■ **Passage to read**

= = = = =

66. The NHS Plan commits the NHS to the
development of Diagnostic and Treatment Centres (DTCs) to increase
the number of elective operations which can be treated on a single
day or with a short stay. These Centres will separate routine
hospital surgery from hospital emergency work so they can concentrate
on getting the waiting times down. The NHS in partnership with
the private sector will deliver at least 29 centres by 2004. The
locations which have been identified are set out in Appendix I.
These are all part of the NHS Capital programme, either PFI or
publicly funded. Some are part of a larger scheme.
67. The Department with the NHS locally
will also explore the potential for private sector management
of some of the sites. In these facilities clinical staff will
be NHS employees for the reasons set out above in paras 16-25.
The key point, however, is not whether the centres are publicly
or privately managed but that they provide prompt efficient high
quality care. To assist in this and to learn the lessons from
earlier models, the Department proposes to establish a development
programme through the Modernisation Agency similar to that undertaken
in other areas.

= = = = =

■ **Work required**
Reproduce everything in the passage on Diagnostic and Treatment Centres from "66. The NHS" down to "a larger scheme.".

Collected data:
= = = = =

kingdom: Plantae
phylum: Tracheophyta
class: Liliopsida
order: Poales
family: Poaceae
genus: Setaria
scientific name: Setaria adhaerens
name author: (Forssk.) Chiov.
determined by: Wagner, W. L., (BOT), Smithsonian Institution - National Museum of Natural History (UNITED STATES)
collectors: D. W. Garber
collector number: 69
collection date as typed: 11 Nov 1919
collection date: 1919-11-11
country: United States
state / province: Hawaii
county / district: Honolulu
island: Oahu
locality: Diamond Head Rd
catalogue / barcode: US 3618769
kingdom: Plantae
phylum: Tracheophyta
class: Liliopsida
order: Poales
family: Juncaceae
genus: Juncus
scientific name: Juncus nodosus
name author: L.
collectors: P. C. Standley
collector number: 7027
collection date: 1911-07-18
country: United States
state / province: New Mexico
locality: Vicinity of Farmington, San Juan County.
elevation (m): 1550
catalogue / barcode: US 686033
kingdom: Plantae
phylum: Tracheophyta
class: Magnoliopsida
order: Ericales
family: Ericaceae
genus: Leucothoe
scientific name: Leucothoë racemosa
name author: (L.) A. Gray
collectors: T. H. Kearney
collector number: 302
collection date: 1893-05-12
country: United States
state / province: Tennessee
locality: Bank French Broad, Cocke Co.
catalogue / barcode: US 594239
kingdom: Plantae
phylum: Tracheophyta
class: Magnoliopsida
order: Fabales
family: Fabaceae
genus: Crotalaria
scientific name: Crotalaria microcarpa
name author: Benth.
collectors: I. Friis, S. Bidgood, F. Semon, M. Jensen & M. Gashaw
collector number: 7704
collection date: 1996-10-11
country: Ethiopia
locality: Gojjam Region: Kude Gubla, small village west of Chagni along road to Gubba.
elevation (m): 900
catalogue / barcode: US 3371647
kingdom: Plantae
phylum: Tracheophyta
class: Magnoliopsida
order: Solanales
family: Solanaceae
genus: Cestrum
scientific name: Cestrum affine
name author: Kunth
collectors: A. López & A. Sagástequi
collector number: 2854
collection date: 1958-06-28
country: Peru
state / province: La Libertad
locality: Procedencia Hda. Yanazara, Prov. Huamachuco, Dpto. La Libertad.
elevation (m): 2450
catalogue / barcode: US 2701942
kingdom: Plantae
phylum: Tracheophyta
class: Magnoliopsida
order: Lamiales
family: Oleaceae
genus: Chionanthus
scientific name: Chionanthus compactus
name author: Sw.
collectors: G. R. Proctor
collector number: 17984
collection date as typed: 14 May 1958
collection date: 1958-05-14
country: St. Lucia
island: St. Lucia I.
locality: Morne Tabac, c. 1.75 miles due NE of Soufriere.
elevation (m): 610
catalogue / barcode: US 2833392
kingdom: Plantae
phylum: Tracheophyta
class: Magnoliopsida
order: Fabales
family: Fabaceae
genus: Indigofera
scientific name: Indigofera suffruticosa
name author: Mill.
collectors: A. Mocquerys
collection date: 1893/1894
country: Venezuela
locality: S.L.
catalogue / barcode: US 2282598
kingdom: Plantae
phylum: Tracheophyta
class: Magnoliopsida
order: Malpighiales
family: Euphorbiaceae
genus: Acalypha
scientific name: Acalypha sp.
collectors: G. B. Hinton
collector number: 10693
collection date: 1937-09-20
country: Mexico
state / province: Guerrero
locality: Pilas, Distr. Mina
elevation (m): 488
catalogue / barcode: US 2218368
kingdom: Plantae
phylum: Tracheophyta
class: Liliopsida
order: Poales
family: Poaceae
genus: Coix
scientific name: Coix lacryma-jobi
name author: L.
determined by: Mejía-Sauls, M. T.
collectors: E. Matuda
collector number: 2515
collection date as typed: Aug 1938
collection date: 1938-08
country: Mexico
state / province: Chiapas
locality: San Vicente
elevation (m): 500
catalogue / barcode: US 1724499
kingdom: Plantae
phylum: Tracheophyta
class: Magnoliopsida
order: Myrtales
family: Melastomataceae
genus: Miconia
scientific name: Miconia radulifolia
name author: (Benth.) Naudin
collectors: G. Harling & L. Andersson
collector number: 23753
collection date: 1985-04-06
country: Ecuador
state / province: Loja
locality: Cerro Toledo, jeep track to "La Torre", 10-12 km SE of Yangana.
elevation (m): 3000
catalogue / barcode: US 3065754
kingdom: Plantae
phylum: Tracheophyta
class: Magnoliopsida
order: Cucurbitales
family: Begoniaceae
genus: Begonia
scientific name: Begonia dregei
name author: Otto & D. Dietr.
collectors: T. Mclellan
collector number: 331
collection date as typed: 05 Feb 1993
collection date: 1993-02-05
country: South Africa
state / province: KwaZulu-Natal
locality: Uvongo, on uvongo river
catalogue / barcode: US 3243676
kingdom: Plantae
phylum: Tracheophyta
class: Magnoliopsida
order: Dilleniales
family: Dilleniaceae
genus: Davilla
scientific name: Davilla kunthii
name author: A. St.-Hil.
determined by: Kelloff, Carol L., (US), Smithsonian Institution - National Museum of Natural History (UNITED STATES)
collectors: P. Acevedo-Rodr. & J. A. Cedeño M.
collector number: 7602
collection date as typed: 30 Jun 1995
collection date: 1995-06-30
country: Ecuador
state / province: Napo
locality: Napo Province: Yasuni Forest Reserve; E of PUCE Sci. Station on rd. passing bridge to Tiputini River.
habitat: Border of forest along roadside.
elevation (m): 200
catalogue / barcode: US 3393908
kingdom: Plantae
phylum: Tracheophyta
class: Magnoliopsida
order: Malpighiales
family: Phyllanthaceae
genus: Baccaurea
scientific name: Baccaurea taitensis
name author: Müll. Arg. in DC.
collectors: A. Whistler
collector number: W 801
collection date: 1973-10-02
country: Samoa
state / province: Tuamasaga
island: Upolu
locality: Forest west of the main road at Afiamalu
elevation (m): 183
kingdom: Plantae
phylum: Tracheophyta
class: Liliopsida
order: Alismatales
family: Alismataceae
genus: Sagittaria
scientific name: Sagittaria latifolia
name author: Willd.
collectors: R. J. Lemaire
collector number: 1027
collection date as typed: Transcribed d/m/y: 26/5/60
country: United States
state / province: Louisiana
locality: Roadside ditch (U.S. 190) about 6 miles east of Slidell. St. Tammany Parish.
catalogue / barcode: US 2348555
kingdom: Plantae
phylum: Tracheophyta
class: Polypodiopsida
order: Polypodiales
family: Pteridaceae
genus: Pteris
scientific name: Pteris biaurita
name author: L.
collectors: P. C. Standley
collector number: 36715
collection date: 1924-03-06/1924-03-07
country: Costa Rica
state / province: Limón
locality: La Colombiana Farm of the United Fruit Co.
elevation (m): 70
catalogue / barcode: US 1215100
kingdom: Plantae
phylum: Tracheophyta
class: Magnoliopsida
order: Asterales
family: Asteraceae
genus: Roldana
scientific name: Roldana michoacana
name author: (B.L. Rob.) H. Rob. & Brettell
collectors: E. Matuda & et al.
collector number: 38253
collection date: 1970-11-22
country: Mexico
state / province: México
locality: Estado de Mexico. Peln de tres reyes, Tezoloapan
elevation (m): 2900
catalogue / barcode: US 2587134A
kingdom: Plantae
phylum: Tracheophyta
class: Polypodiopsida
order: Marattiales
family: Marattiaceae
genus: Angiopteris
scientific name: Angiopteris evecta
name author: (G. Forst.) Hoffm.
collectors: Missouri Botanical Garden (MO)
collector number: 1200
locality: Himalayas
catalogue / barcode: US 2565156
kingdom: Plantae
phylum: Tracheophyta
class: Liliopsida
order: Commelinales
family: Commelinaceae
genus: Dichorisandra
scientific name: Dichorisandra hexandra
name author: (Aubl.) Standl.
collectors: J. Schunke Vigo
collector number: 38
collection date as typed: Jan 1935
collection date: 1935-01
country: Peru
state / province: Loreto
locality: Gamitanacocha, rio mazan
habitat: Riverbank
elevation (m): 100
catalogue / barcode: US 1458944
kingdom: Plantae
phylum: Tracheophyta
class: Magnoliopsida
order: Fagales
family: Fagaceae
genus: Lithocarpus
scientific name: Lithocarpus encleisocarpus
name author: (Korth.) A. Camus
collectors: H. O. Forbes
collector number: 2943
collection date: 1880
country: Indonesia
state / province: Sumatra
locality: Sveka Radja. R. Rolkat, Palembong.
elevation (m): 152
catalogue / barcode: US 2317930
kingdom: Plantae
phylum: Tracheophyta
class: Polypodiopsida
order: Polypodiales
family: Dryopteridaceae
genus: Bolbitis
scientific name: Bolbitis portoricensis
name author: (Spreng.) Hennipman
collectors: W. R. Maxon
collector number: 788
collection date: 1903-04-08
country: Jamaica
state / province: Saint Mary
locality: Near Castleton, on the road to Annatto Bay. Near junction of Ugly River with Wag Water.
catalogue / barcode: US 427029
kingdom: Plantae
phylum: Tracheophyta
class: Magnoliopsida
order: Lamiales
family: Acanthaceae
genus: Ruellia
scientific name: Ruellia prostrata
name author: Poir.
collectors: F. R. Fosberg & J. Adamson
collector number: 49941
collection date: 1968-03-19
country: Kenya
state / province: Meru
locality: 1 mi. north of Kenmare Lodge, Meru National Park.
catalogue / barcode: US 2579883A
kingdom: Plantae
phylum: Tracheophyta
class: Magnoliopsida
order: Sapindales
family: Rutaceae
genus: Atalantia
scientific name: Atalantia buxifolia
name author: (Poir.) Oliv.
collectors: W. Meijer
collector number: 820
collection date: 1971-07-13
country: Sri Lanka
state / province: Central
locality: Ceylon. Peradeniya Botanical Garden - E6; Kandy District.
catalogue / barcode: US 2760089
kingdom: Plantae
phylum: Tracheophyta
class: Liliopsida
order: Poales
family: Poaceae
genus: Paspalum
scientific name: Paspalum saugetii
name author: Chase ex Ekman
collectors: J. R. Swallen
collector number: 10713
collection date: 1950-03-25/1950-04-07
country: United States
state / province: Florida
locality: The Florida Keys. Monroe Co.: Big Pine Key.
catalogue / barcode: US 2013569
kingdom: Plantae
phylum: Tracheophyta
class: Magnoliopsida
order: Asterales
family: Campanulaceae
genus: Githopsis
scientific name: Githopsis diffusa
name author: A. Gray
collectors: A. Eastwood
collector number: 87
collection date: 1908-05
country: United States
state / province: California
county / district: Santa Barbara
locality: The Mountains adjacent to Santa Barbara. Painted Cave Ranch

= = = = =

■ **Written answer**
66. The NHS Plan commits the NHS to the
development of Diagnostic and Treatment Centres (DTCs) to increase
the number of elective operations which can be treated on a single
day or with a short stay. These Centres will separate routine
hospital surgery from hospital emergency work so they can concentrate
on getting the waiting times down. The NHS in partnership with
the private sector will deliver at least 29 centres by 2004. The
locations which have been identified are set out in Appendix I.
These are all part of the NHS Capital programme, either PFI or
publicly funded. Some are part of a larger scheme.